The police alerts about the murderer get Yuma feeling suspicious about Naoto, and Aiko the same about Tetsuya, and they end up betraying their lovers. Yuma pretends he doesn’t know Naoto, Aiko calls the cops on Tetsuya. It backfires on them both because Naoto was just in the closet and then when he collapses because of a heart condition, Yuma’s betrayal means that he dies all alone. Aiko finds out from the police that Tetsuya isn’t the killer, he’s really what he said he was: a victim of the yakuza on the run from his debts, but by that time, Tetsuya has already left.

So here’s the big spoiler, Shingo is the killer but his plotline is the one that I felt was not only the most difficult to watch but also the weakest. Izumi and Tatsuya go to the city centre to spend a day shopping and eating out and run into Shingo, who hangs out with them for a little while before leaving. Tatsuya gets drunk and wanders off, leaving Izumi to end up searching for him at a seedy district full of US soldiers, who end up raping her while Tatsuya hides himself and cowers in fear.

I find rape scenes really difficult to watch, and Tatsuya’s cowardice made it even harder. But I do kind of appreciate the realism in how Tatsuya’s reaction wasn’t to jump in with guns blazing. We all think we’ll be heroes when shit goes down, but really, how many times have we seen old or injured or disabled people standing on the train and not told someone to get the fuck out of their seat and give it to them? If we can’t even do something this small, how do we expect to be vigilantes? I’m not excusing this behaviour, but it’s a good thing to ask ourselves if we are cowards and what we can do about it.
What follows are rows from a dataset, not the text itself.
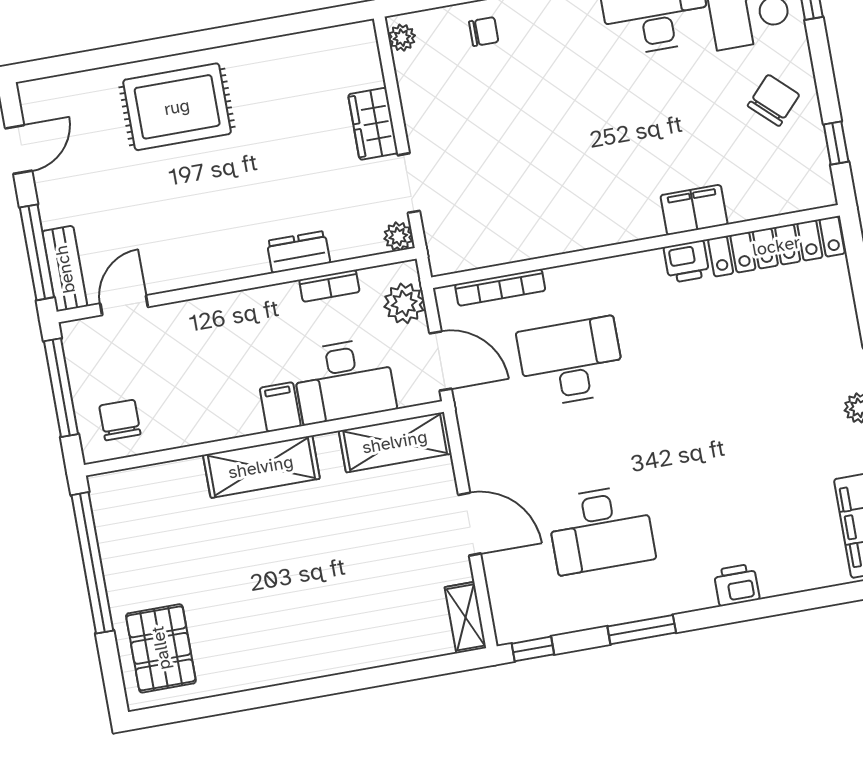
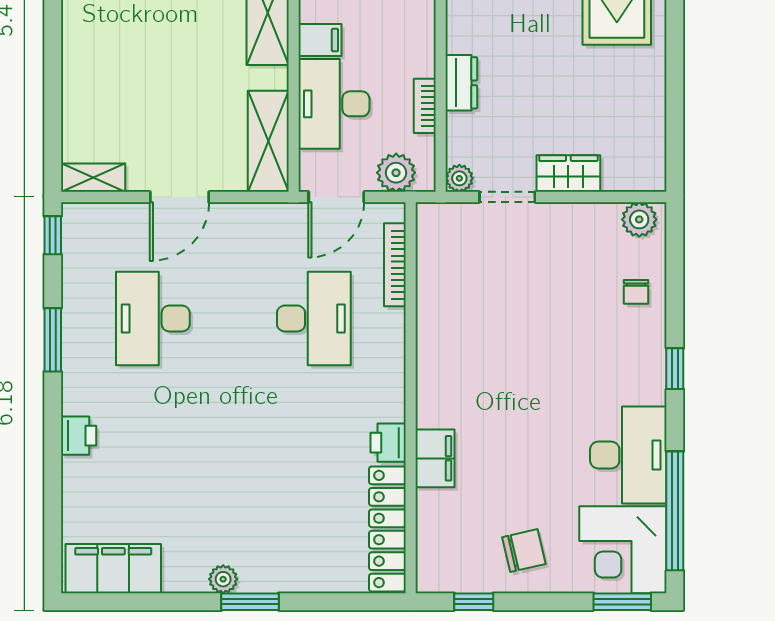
plant: (402, 38) -> (639, 219), width x1.38, depth x1.38
chair: (774, 100) -> (524, 551), turned -56

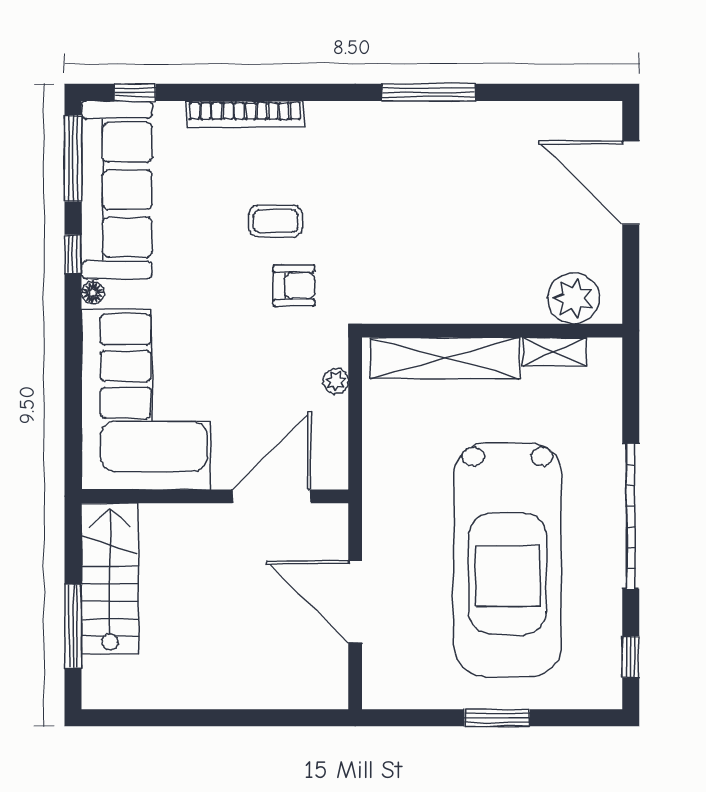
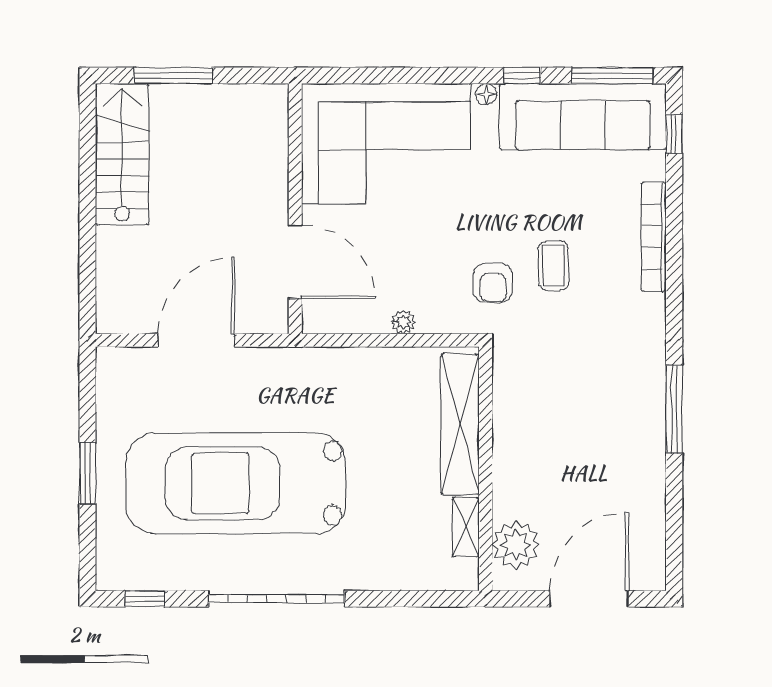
plant: (573, 298) -> (516, 545), moved
wall: (492, 331) -> (485, 469), moved
shelving: (554, 352) -> (466, 527), moved
shelving: (445, 358) -> (460, 424), moved
stairs: (110, 578) -> (122, 154), moved, turned -90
It’s only after Izumi’s rape and Shingo’s subsequent freakout at Tatsuya’s family restaurant that Tatsuya confronts Shingo on the abandoned island. There, we see the same word “ikari” scratched out on the wall (although Tatsuya doesn’t know what the significance is), and Shingo confesses that he knew that he’d seen the GIs follow Izumi and didn’t try to warn her because he wanted to see her raped. I found this a little weak, especially as it was interspersed with a convenient confession from Shingo’s ex-colleague explaining why he murdered the couple. We don’t really understand why Shingo did all of that shit except that maybe he’s crazy and the movie seems to get lost in terms of theme and plot at this point.

Tatsuya has a breakdown and ends up stabbing Shingo in the stomach and calling the police. And that’s pretty much the end of the story. Like I said, almost everyone is worse off than they were at the start: Yuma is heartbroken and full of guilt and regret when he finds out that he’d failed Naoto, Aiko is broken over her betrayal of Tetsuya, and Tatsuya can’t face Izumi anymore because of the guilt he carries, and she can’t face him either because she’s ashamed of what’s happened to her.

I guess there’s a sort of happy-ish ending with Aiko and Tetsuya (who returns to her) but the threat of the yakuza finding him and fucking up Aiko and her father hangs over them. Since this is a Kenichi-related review, I will say that he looks really good with a tan, and he can really pull off acting sinister and suspicious.

I’m not usually one of those people who only like movies with happy endings, but this movie is too incomplete to justify its bleakness. It just feels depressing for the sake of being depressing. These are the last glimpses of the characters by the movie’s end, and I’m going to tell you know that’s also pretty much the face you’ll be making at the end of this movie.